Two weeks after the start of our overland trip we entered Zambia. Since it’s independence in 1963, Zambia has been through several political crisis. It is the second biggest copper producer in the World and, most importantly, very rich in biodiversity.
Our first stop was at a campsite next to the Luangwa river. Despite arriving late, we could see, with the help of a potent torch, the bright red and white eyes of crocodiles and hippos, that lit up like small stars over the river’s water. We were excited for the next day’s safari, in what is one of the best parks in Africa: South Luangwa.
The expectations didn’t disappoint. First thing in the morning we managed to see many hippos in the river, while we calmly had breakfast. Calmly until a monkey dashed over my plate and stole the two toasts I was about to eat.
As Patrick told us, the guide to our first safari, at the Maasai Mara, each park has it’s own specific beauty. And it is very true!
South Luangwa National Park has a different scenery to the others we visited up to now. This time of year it’s very dry. Cracks open up the earth, the grass is golden, the river is very low as is easily seen by looking at the banks.
This park is shaped by the river Luangwa.
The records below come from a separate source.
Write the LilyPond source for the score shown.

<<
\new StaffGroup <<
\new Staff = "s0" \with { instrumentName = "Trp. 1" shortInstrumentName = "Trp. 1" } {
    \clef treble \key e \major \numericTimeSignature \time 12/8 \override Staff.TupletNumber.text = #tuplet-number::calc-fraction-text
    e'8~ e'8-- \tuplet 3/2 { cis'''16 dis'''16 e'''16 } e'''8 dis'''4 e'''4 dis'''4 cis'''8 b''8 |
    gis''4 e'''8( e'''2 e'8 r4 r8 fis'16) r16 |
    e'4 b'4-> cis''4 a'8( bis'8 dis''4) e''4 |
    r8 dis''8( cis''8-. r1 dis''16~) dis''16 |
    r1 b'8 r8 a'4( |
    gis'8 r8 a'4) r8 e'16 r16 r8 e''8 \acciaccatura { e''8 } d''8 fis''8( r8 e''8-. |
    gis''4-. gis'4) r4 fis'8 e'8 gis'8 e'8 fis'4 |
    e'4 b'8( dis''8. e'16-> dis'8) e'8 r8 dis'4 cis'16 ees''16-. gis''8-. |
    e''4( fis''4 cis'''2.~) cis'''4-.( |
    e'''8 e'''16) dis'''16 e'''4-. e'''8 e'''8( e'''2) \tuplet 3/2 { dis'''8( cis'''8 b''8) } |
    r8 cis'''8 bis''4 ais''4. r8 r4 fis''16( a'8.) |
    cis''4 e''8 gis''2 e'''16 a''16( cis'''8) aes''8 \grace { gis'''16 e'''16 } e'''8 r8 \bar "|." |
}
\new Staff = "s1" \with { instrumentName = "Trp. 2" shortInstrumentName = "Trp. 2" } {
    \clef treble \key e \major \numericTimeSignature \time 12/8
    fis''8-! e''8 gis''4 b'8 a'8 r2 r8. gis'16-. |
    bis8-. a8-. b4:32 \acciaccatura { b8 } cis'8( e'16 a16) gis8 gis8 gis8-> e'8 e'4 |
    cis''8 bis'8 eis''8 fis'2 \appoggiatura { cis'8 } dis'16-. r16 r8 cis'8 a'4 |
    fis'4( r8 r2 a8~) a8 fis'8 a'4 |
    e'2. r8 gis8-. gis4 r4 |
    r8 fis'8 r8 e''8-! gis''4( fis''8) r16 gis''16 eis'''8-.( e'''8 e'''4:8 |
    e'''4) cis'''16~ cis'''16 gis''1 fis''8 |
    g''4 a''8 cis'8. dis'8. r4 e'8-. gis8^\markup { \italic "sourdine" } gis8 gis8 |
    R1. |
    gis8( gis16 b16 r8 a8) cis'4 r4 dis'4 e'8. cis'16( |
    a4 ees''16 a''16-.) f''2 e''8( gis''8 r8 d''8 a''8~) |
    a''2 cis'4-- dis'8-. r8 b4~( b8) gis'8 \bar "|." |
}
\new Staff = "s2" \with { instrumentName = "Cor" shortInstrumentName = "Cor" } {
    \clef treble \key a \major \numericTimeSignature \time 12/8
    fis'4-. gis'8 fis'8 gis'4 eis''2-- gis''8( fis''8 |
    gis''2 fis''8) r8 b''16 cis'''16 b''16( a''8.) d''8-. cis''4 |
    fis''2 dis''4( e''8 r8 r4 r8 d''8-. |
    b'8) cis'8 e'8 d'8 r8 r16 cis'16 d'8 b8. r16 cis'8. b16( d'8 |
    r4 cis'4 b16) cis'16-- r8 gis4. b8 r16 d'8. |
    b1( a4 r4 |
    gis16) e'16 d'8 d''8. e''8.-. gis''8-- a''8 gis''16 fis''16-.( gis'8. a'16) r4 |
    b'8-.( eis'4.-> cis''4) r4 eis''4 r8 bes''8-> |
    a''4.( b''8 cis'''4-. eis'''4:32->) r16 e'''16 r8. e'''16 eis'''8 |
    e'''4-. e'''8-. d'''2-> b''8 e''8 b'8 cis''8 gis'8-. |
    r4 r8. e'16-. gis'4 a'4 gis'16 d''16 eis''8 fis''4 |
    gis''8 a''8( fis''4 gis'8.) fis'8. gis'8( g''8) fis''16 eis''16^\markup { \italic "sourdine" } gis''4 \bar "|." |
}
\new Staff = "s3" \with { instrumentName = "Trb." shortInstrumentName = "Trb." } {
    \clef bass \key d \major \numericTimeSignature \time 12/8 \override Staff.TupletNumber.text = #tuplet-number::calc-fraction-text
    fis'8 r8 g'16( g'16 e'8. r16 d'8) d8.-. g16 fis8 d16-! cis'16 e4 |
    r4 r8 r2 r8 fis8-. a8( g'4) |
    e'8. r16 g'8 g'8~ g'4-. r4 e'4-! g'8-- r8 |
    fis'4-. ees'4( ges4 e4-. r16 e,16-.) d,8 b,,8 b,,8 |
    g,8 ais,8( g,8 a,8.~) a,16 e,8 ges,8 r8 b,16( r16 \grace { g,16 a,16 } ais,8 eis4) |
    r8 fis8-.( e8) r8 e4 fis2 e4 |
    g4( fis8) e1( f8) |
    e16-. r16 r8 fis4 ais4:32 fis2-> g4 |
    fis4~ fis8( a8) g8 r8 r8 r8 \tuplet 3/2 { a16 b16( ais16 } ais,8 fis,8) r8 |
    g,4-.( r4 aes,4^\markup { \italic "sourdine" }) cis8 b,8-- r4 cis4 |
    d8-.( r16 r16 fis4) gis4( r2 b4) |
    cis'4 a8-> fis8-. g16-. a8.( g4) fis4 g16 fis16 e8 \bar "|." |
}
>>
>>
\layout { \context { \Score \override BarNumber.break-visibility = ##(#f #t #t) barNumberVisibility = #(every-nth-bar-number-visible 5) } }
In this part of Africa it is rare that such a large river is still so untouched, and undamned; this river is one of the most natural sources of water in the region.
The park has the largest crocodile and hippopotamus concentration in the whole World! With an area of 9.050 Km2, we could only explore a small part of this unique park, on our morning game drive.
Thornicroft giraffes and Cookson’s wildebeest are endemic species to the Luangwa valley.
We also saw some animals we hadn’t seen before, like a waterbuck and puku.
South Luangwa National Park is also known for it’s large population of leopards. Our guide said he saw one almost every day! It’s easy to understand why, since there are many trees and bushes. Leopards are solitary hunters and not that quick. They hunt mainly by ambushing, having to get few meters away from the prey before attacking. They don’t do well in the vast plains of the Serengueti! Unfortunately, our game drive was only a few hours in the morning and we weren’t lucky enough to spot one. It was the first park we visited without spotting leopards, cheetas or lions.
Like in the parks before, we saw again some familiar animals. Zebras, gazzeles, impalas, elephants, buffalos, despite being used to their presence in every safari, are always extraordinary.
As far as birds go, there is also great diversity. Over 450 species of birds have been registered in the Luangwa valley. The carmine bee-eater can be spotted in great numbers in this park during the months of September and October. It’s a small bird that eats insects in plain flight. It’s red colour is phenomenal. I think it is the prettiest bird I ever saw!
An African Fish Eagle also decided to show up, the Zambian national animal.
We also met the hornbill, the inspiration for Zazu, in the movie “The Lion King”.
A Safari is made up of a kind of stop-and-go, as the guide decides to stop or by passenger request. As we go on more safaris, we ask to stop less frequently, and take less pictures. We spend more time looking at the animals and studying their behaviours. We savour more each moment.
As loud as the 4x4s can be, we always end up lost in our own thoughts. Especially how lucky we are to travel to such amazing places and be able to admire such incredible animals in their natural habitat.